[DATA SECTION — start]
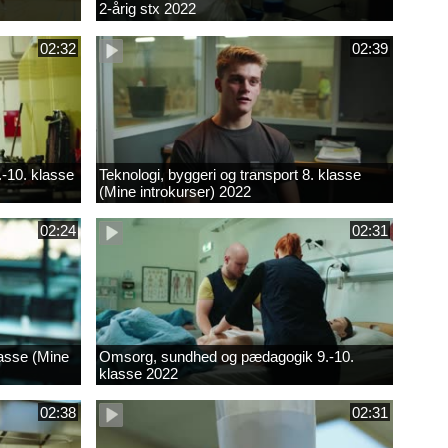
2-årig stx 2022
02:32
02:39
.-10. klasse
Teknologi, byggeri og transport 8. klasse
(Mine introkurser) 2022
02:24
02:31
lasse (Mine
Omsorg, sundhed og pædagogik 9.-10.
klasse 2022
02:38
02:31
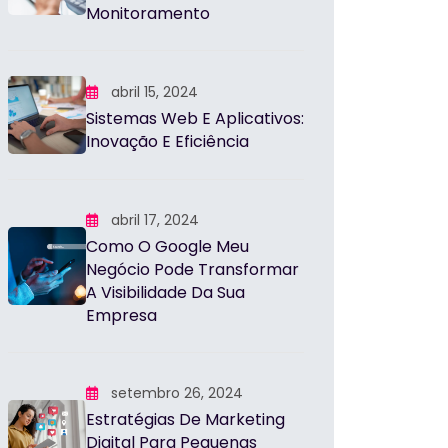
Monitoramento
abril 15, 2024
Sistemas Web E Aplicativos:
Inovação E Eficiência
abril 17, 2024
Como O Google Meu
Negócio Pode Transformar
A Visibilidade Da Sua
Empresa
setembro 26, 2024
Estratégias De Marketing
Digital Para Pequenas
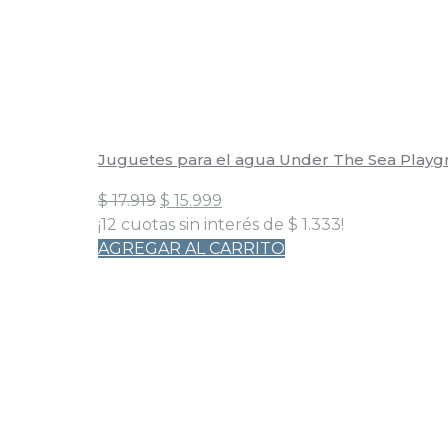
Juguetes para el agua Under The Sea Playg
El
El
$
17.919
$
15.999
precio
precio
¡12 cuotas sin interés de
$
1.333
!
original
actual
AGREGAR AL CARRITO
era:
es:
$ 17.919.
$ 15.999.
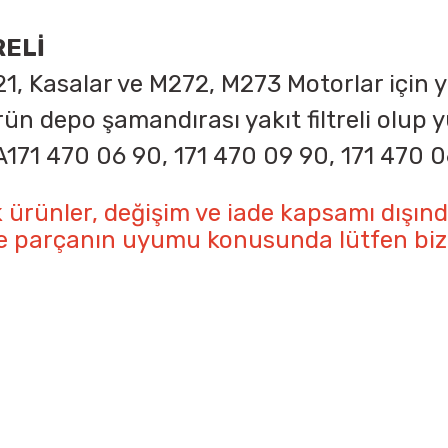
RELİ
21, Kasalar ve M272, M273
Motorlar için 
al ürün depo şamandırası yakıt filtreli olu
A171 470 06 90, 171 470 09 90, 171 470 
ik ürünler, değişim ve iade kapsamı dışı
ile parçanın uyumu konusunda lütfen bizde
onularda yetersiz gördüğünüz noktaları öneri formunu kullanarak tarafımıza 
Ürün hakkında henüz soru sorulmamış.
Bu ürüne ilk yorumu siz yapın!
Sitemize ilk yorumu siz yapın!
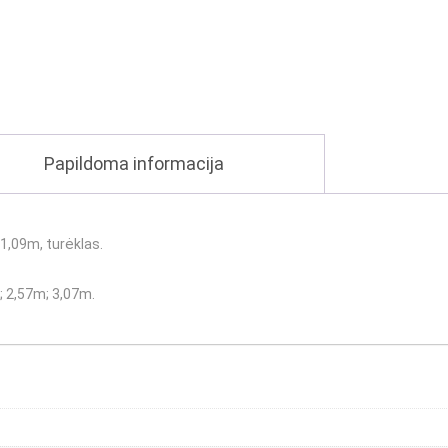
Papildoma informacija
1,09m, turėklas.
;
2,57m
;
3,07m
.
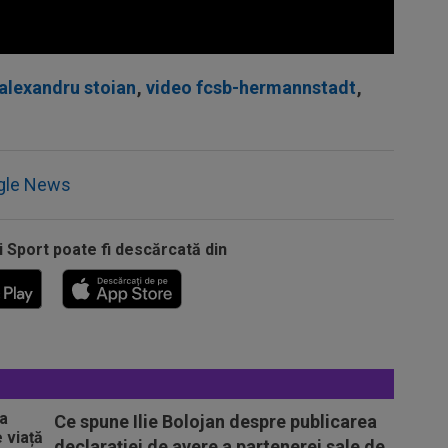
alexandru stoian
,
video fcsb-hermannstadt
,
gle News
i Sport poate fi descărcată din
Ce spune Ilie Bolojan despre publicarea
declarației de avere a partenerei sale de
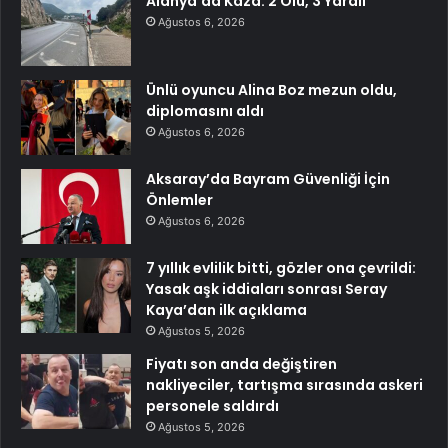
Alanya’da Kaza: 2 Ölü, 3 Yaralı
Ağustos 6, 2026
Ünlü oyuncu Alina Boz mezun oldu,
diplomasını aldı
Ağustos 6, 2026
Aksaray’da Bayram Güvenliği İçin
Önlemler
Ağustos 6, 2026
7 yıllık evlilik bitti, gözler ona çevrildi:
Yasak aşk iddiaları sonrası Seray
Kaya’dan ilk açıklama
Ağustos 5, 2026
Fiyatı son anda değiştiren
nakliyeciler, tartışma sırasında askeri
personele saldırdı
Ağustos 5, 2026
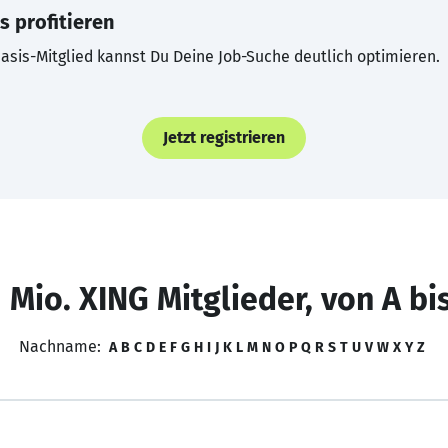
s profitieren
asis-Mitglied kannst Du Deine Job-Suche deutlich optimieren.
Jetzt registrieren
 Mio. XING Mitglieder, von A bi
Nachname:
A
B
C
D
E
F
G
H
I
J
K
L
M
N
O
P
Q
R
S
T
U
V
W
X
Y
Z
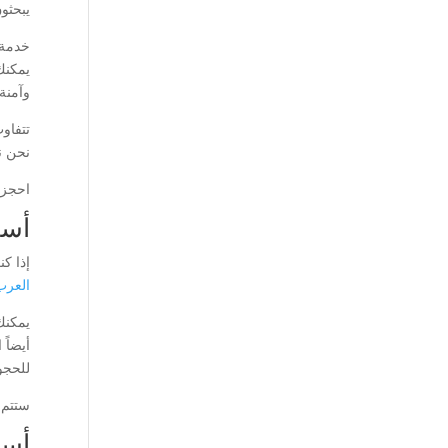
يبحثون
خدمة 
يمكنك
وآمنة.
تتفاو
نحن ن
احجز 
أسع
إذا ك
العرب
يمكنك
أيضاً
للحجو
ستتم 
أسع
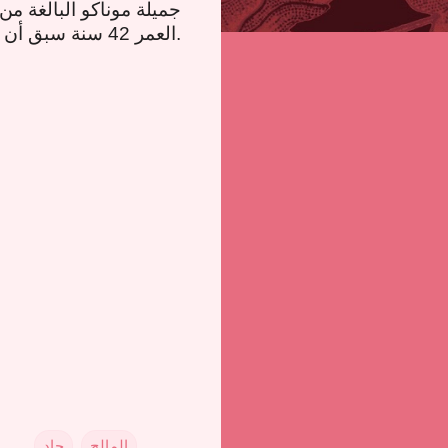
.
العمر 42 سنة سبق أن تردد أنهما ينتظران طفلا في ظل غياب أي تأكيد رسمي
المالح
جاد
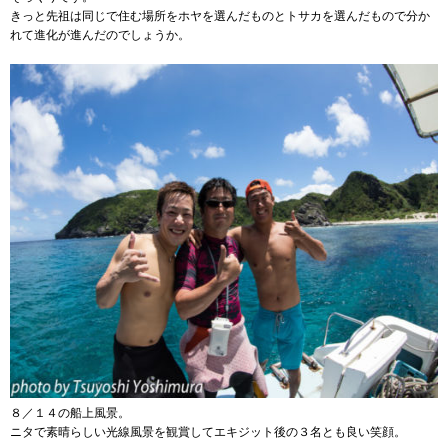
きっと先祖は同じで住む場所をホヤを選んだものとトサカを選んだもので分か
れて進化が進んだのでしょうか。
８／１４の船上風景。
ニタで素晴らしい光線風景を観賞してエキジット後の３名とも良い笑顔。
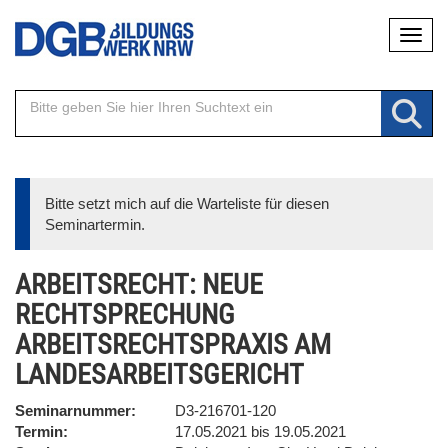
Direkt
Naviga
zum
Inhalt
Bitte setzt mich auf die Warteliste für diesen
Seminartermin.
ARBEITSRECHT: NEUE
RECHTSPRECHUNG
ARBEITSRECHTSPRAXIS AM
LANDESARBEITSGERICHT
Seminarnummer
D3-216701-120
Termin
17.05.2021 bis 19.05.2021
[DATA SECTION — finish]
### [TO-DO ITEM]
Quote the text read from the pictures, starting with the first line of the rows and going on through the line that contains "declarației de avere a partenerei sale de", with that line included. Leave the pictures out of your answer.

### [SOLUTION BELOW]
2-årig stx 2022
02:32
02:39
.-10. klasse
Teknologi, byggeri og transport 8. klasse
(Mine introkurser) 2022
02:24
02:31
lasse (Mine
Omsorg, sundhed og pædagogik 9.-10.
klasse 2022
02:38
02:31
Monitoramento
abril 15, 2024
Sistemas Web E Aplicativos:
Inovação E Eficiência
abril 17, 2024
Como O Google Meu
Negócio Pode Transformar
A Visibilidade Da Sua
Empresa
setembro 26, 2024
Estratégias De Marketing
Digital Para Pequenas
Juguetes para el agua Under The Sea Playg
El
El
$
17.919
$
15.999
precio
precio
¡12 cuotas sin interés de
$
1.333
!
original
actual
AGREGAR AL CARRITO
era:
es:
$ 17.919.
$ 15.999.
RELİ
21, Kasalar ve M272, M273
Motorlar için 
al ürün depo şamandırası yakıt filtreli olu
A171 470 06 90, 171 470 09 90, 171 470 
ik ürünler, değişim ve iade kapsamı dışı
ile parçanın uyumu konusunda lütfen bizde
onularda yetersiz gördüğünüz noktaları öneri formunu kullanarak tarafımıza 
Ürün hakkında henüz soru sorulmamış.
Bu ürüne ilk yorumu siz yapın!
Sitemize ilk yorumu siz yapın!
Papildoma informacija
1,09m, turėklas.
;
2,57m
;
3,07m
.
alexandru stoian
,
video fcsb-hermannstadt
,
gle News
i Sport poate fi descărcată din
Ce spune Ilie Bolojan despre publicarea
declarației de avere a partenerei sale de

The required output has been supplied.